## Instructions for the task:
Print the records below exactly, and do not carry over any picture.

## Page-level text extractions:
+++

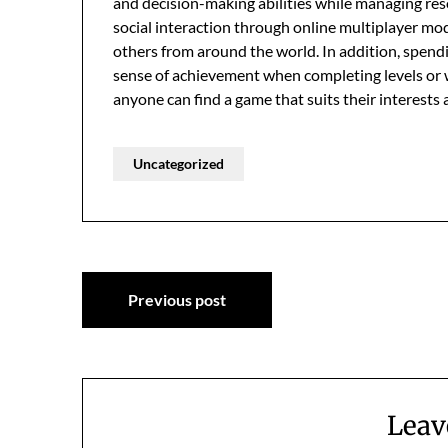
and decision-making abilities while managing r
social interaction through online multiplayer m
others from around the world. In addition, spend
sense of achievement when completing levels or 
anyone can find a game that suits their interests
Uncategorized
Post
Previous post
navigation
Leav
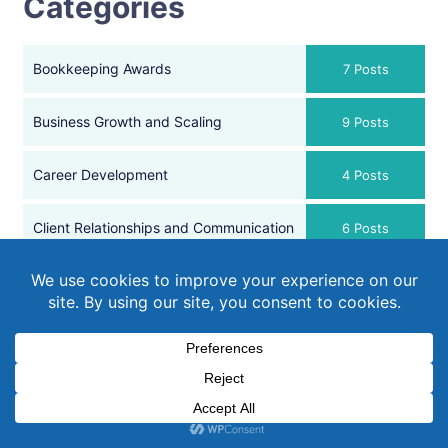
Categories
Bookkeeping Awards
7 Posts
Business Growth and Scaling
9 Posts
Career Development
4 Posts
Client Relationships and Communication
6 Posts
Conference
1 Post
Efficient Business Operations
11 Posts
Financial Goal Setting
2 Posts
Financial Health and Management
4 Posts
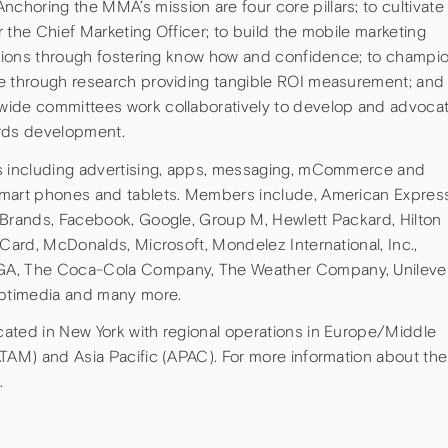
horing the MMA’s mission are four core pillars; to cultivate
or the Chief Marketing Officer; to build the mobile marketing
zations through fostering know how and confidence; to champi
le through research providing tangible ROI measurement; and
wide committees work collaboratively to develop and advoca
ards development.
as including advertising, apps, messaging, mCommerce and
smart phones and tablets. Members include, American Express
 Brands, Facebook, Google, Group M, Hewlett Packard, Hilton
rCard, McDonalds, Microsoft, Mondelez International, Inc.,
GA, The Coca-Cola Company, The Weather Company, Unilever
Optimedia and many more.
ated in New York with regional operations in Europe/Middle
ATAM) and Asia Pacific (APAC). For more information about the
.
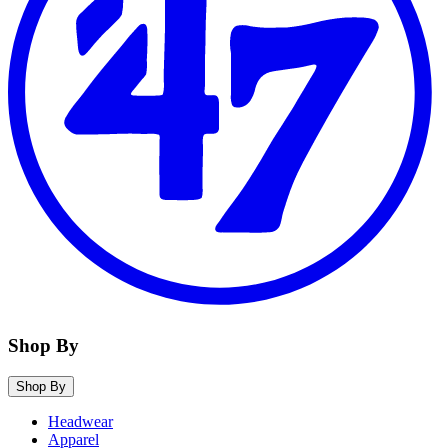
Shop By
Shop By
Headwear
Apparel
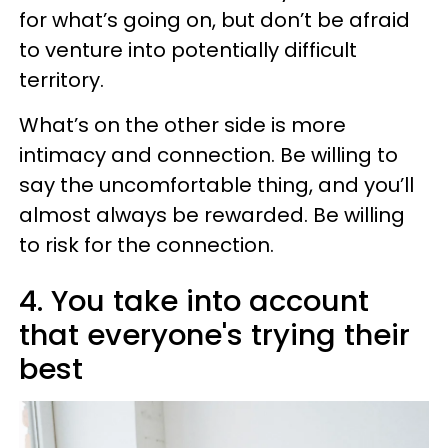
for what’s going on, but don’t be afraid
to venture into potentially difficult
territory.
What’s on the other side is more
intimacy and connection. Be willing to
say the uncomfortable thing, and you’ll
almost always be rewarded. Be willing
to risk for the connection.
4. You take into account
that everyone's trying their
best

+++

## Solution to this task:
and decision-making abilities while managing r
social interaction through online multiplayer m
others from around the world. In addition, spend
sense of achievement when completing levels or 
anyone can find a game that suits their interests
Uncategorized
Post
Previous post
navigation
Leav
Categories
Bookkeeping Awards
7 Posts
Business Growth and Scaling
9 Posts
Career Development
4 Posts
Client Relationships and Communication
6 Posts
Conference
1 Post
Efficient Business Operations
11 Posts
Financial Goal Setting
2 Posts
Financial Health and Management
4 Posts
horing the MMA’s mission are four core pillars; to cultivate
or the Chief Marketing Officer; to build the mobile marketing
zations through fostering know how and confidence; to champi
le through research providing tangible ROI measurement; and
wide committees work collaboratively to develop and advoca
ards development.
as including advertising, apps, messaging, mCommerce and
smart phones and tablets. Members include, American Express
 Brands, Facebook, Google, Group M, Hewlett Packard, Hilton
rCard, McDonalds, Microsoft, Mondelez International, Inc.,
GA, The Coca-Cola Company, The Weather Company, Unilever
Optimedia and many more.
ated in New York with regional operations in Europe/Middle
ATAM) and Asia Pacific (APAC). For more information about the
.
Shop By
Shop By
Headwear
Apparel
for what’s going on, but don’t be afraid
to venture into potentially difficult
territory.
What’s on the other side is more
intimacy and connection. Be willing to
say the uncomfortable thing, and you’ll
almost always be rewarded. Be willing
to risk for the connection.
4. You take into account
that everyone's trying their
best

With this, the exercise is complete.